Но Отец Небесный и Матерь Божия услышали молитвы страдающей матери. В каком-то отдаленном скиту нашла она старца, который согласился помолиться об исцелении иконы с выколотыми у Богоматери глазами.
— Хорошо, мать, — выслушав ее рассказ, внимательно взглянул на исстрадавшуюся женщину бородатый старец, — я помолюсь об исцелении иконы и твоего чада. Но при одном условии: ты будешь молиться со мной, не выходя отсюда, столько, сколько будет нужно. Ты согласна?
Мать, конечно, согласилась.
И они начали молиться.
Вначале старец указывал ей то в одной, то в другой книге нужные молитвы, и она горячо, со слезами, творила их вместе со старцем. А потом она молилась вместе с ним уже без чтения напечатанных текстов.
Она потеряла ощущение времени, словно воспарила в мир иной, ангельский. В чудный мир Божественной благодати, где душа парит в неземном блаженстве, не нуждаясь ни в пище, ни во сне, ни в иных естественных для плоти потребностях.
В какой-то момент увидела яркий, не ослепляющий свет, ощутила благоуханный запах роз и прилив удивительной, ни с чем несравнимой радости. До нее четко доносился голос старца, который с кем-то разговаривал.
Но голоса его собеседника она не слышала, не понимала смысла слов старца.
Пришла она в себя от лёгкого прикосновения руки старца.
— Видела, матушка, Царицу Небесную?! — радостно спросил он, словно источая тот благодатный неземной свет. — Нет? Ничего-ничего, душа твоя видела и беседовала с нашей Небесной Заступницей и Целительницей. Матерь Божия благословила икону на исцеление. Приедешь домой, пригласи соседей-односельчан и прочитай с несколькими из них вот эти молитвы. Верь всем сердцем в милосердие Божие и дочь исцелится.

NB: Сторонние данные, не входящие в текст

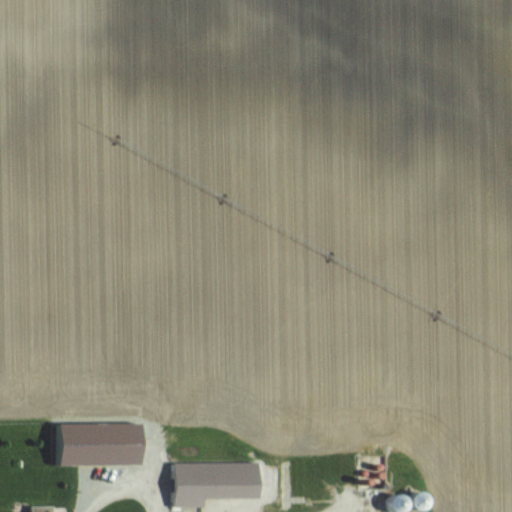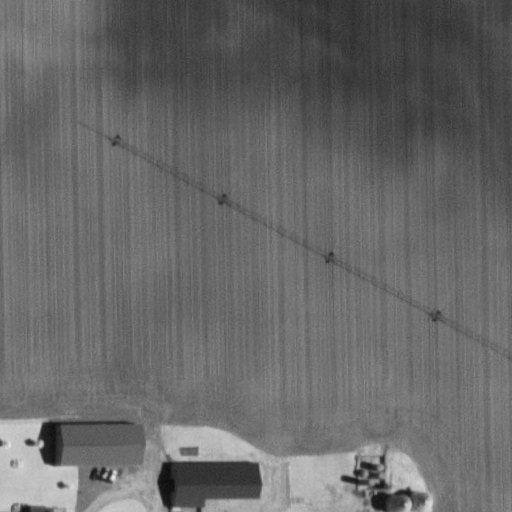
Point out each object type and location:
building: (101, 445)
building: (369, 454)
building: (208, 481)
road: (343, 507)
building: (9, 511)
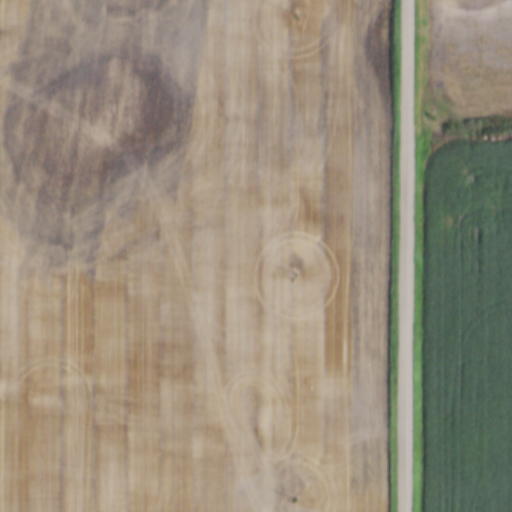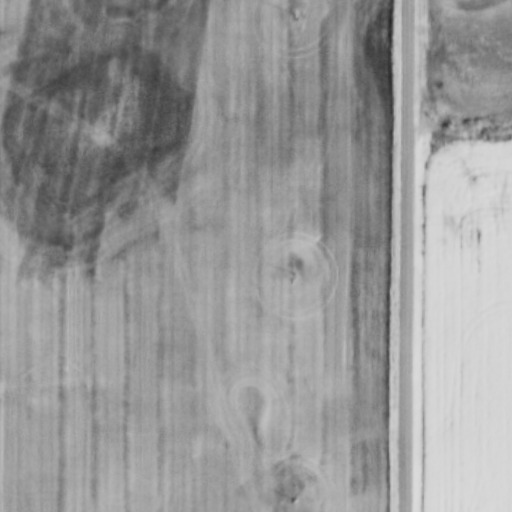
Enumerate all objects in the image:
road: (405, 256)
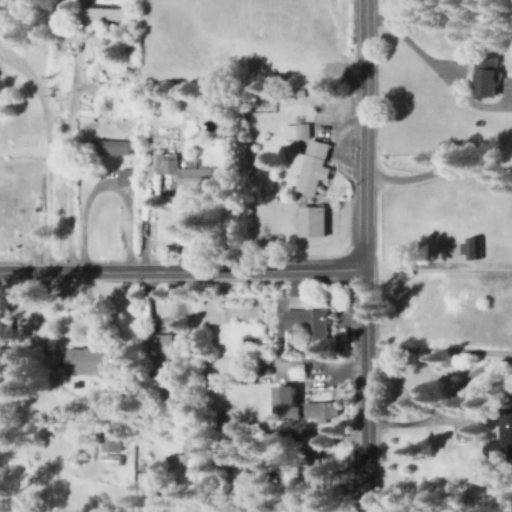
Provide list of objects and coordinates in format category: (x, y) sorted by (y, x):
building: (107, 10)
building: (490, 84)
building: (266, 107)
building: (298, 133)
building: (113, 149)
building: (314, 168)
building: (185, 173)
building: (127, 178)
building: (315, 223)
building: (472, 249)
road: (358, 256)
road: (179, 272)
building: (309, 326)
building: (163, 354)
building: (89, 362)
building: (300, 408)
building: (506, 434)
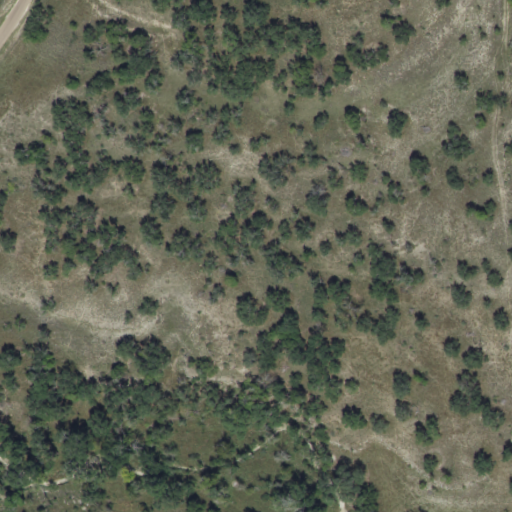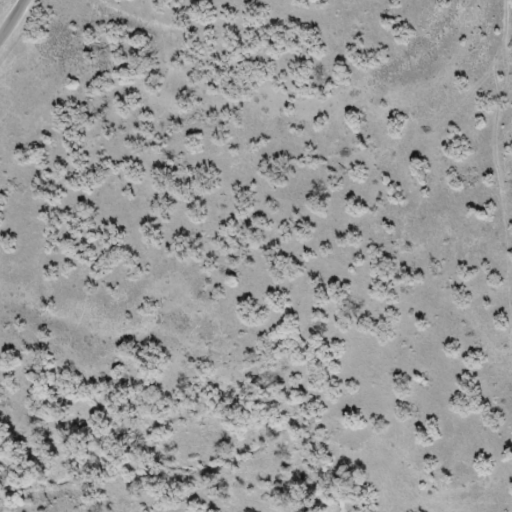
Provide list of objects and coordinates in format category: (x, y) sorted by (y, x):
road: (11, 16)
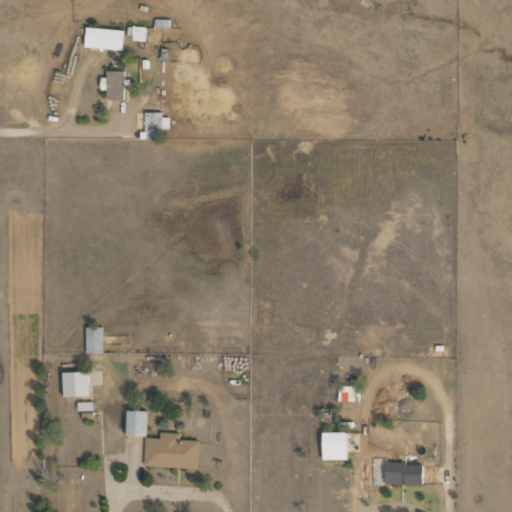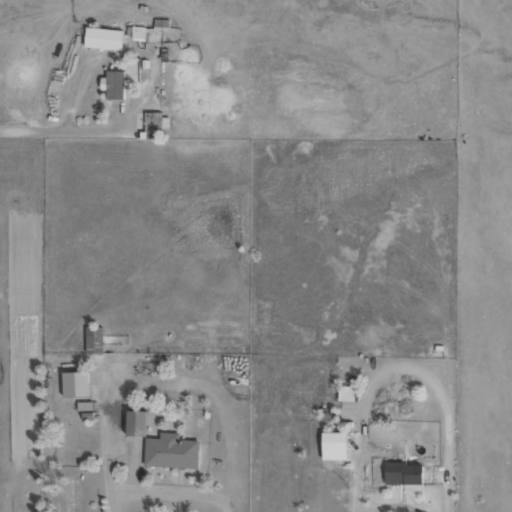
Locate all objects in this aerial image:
building: (138, 33)
building: (103, 38)
building: (113, 84)
building: (94, 339)
building: (75, 383)
building: (135, 422)
building: (333, 445)
building: (171, 451)
building: (403, 473)
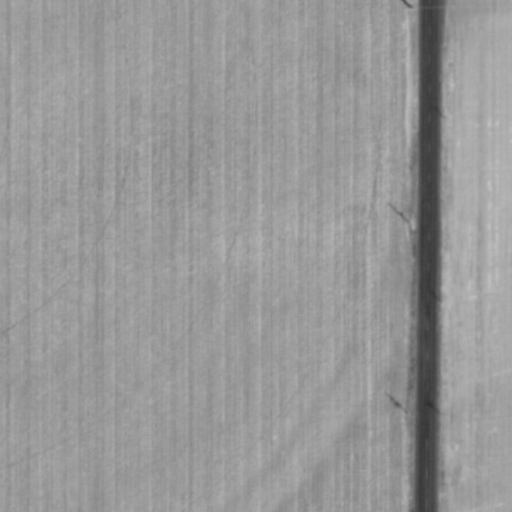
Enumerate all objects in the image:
road: (425, 256)
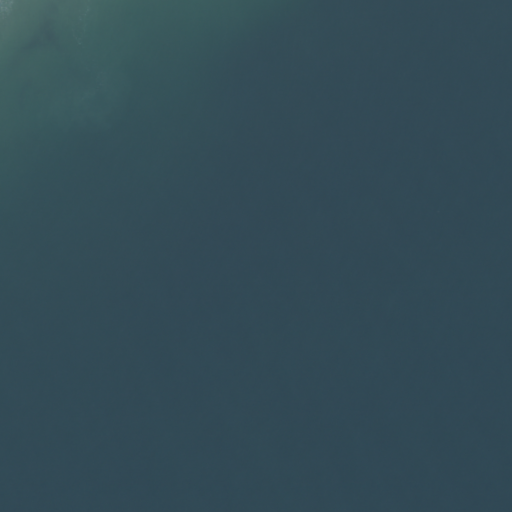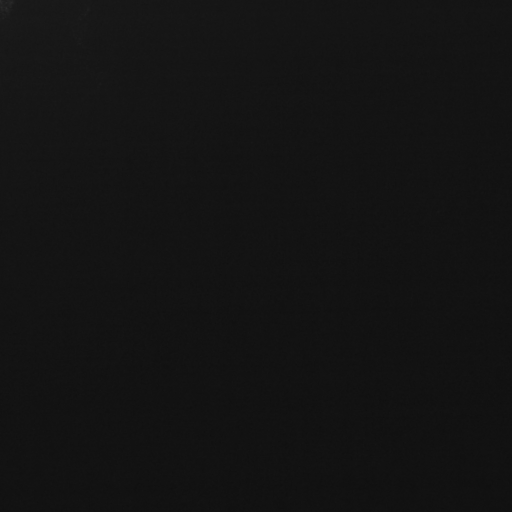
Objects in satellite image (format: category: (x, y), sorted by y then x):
airport: (36, 19)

На прощание старец спросил у нее с улыбкой:
— Как думаешь, матушка, сколько мы с тобой молились?
— Думаю, часа три… Хотя я смогла бы еще столько же молиться. Такую радость и благодать никогда еще не испытывала, — ответила радостно мать и смущенно добавила. — Колени совсем не заболели, хотя дома я не могла больше пятнадцати минут на них выдержать.
— Насчет радости и благодати это ты верно заметила, матушка! — подтвердил старец. — Только молились мы с тобой не три часа, а три дня и три ночи. Трое суток, выходит!

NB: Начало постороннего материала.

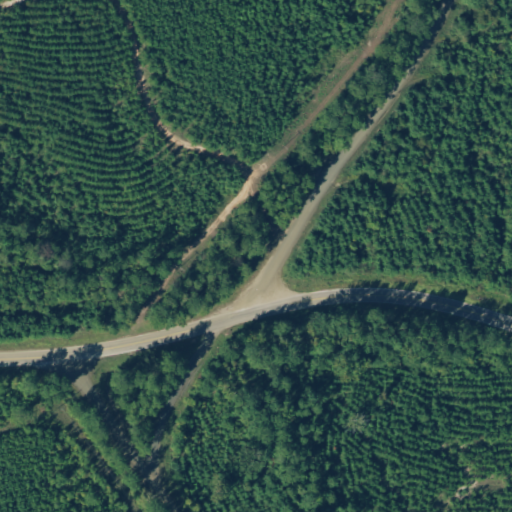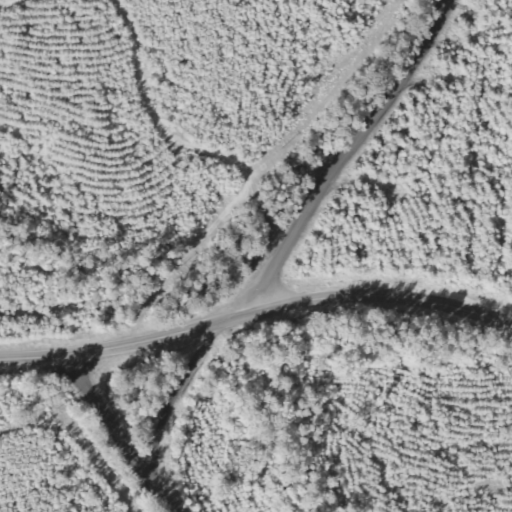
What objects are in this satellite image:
road: (329, 161)
road: (256, 310)
road: (169, 410)
road: (107, 418)
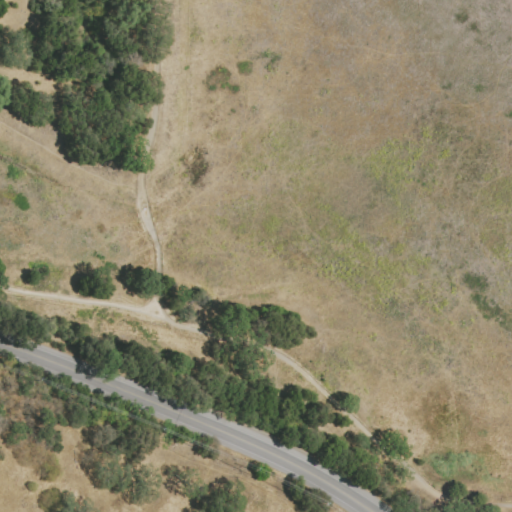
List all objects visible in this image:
road: (146, 171)
road: (156, 253)
road: (147, 306)
road: (278, 356)
road: (191, 418)
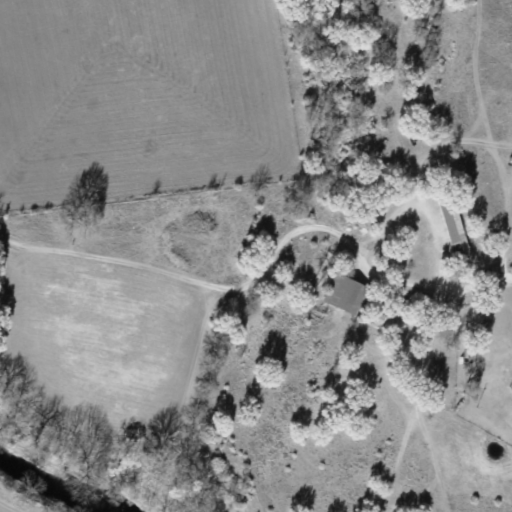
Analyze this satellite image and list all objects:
building: (452, 228)
road: (444, 284)
building: (343, 293)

— Как?! — потрясенно выдохнула мать и зачем-то выглянула в окно, где набирал силу очередной летний день. — Неужели трое суток: без еды, питья, сна, даже без туалета?! А откуда тогда столько радости и энергии?

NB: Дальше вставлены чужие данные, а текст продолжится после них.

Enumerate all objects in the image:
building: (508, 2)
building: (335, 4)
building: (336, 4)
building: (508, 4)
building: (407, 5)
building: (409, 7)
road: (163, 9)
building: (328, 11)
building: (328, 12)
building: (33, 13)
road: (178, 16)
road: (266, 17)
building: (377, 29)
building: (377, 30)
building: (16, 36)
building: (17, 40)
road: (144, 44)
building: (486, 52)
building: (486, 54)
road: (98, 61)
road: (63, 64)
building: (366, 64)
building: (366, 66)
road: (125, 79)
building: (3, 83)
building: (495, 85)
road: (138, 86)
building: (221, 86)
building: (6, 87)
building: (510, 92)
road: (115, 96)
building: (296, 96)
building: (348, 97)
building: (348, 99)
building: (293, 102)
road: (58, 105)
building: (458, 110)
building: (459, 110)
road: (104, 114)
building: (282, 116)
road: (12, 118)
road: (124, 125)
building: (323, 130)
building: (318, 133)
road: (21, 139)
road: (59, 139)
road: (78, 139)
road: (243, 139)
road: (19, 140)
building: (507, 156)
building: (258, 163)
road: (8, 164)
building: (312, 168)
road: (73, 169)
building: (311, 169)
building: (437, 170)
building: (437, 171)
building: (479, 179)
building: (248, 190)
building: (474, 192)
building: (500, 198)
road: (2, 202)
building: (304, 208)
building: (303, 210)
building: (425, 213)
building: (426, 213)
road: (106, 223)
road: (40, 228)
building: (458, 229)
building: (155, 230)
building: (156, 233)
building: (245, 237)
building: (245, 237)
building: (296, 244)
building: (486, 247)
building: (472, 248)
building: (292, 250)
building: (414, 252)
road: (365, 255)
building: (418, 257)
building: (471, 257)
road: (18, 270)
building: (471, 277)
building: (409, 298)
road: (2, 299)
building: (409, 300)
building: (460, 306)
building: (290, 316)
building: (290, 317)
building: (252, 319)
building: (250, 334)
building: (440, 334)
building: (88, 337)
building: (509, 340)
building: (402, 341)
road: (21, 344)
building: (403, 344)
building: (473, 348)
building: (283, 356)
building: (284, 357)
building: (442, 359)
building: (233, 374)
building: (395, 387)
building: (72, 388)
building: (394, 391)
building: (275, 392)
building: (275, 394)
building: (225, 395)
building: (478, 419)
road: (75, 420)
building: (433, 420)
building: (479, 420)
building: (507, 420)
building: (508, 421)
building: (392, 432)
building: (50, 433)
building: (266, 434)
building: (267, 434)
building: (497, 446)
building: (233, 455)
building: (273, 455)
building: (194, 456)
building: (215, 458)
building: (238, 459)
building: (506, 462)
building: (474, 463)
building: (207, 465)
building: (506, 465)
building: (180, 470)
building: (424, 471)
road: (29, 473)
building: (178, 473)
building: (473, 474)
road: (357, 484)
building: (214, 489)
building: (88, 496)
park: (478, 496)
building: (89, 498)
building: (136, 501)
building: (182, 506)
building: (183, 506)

— А от Бога, милая моя, от Бога! — счастливо засмеялся старец. — Всё ведь от Него…
Когда она взяла в руки икону, то увидела, что дырочки от проколов на глазах Божией Матери заметно уменьшились, но не исчезли.
Мать вопросительно взглянула на старца…
— Сделай так, как я сказал! — твердо ответил он. — И не теряй веры.
Вернувшись домой, мать так и сделала. Собрала десятка два живущих поблизости односельчан. С несколькими из них прочитали вслух отмеченные старцем молитвы. Когда закончили последние из них, — воцарилось молчание.
И вдруг пронзительно, как от острой боли, закричала дочь, а потом радостно:
— Ма-ма! Ма- ма…Вижу, мамочка, вижу!
Плакали и обнимались мать и дочь, плакали и обнимались и те, кто читал молитвы, да и у всех присутствующих глаза были мокрыми от слез.
Дырочки от проколов в глазах Божией Матери на иконе тоже безследно исчезли.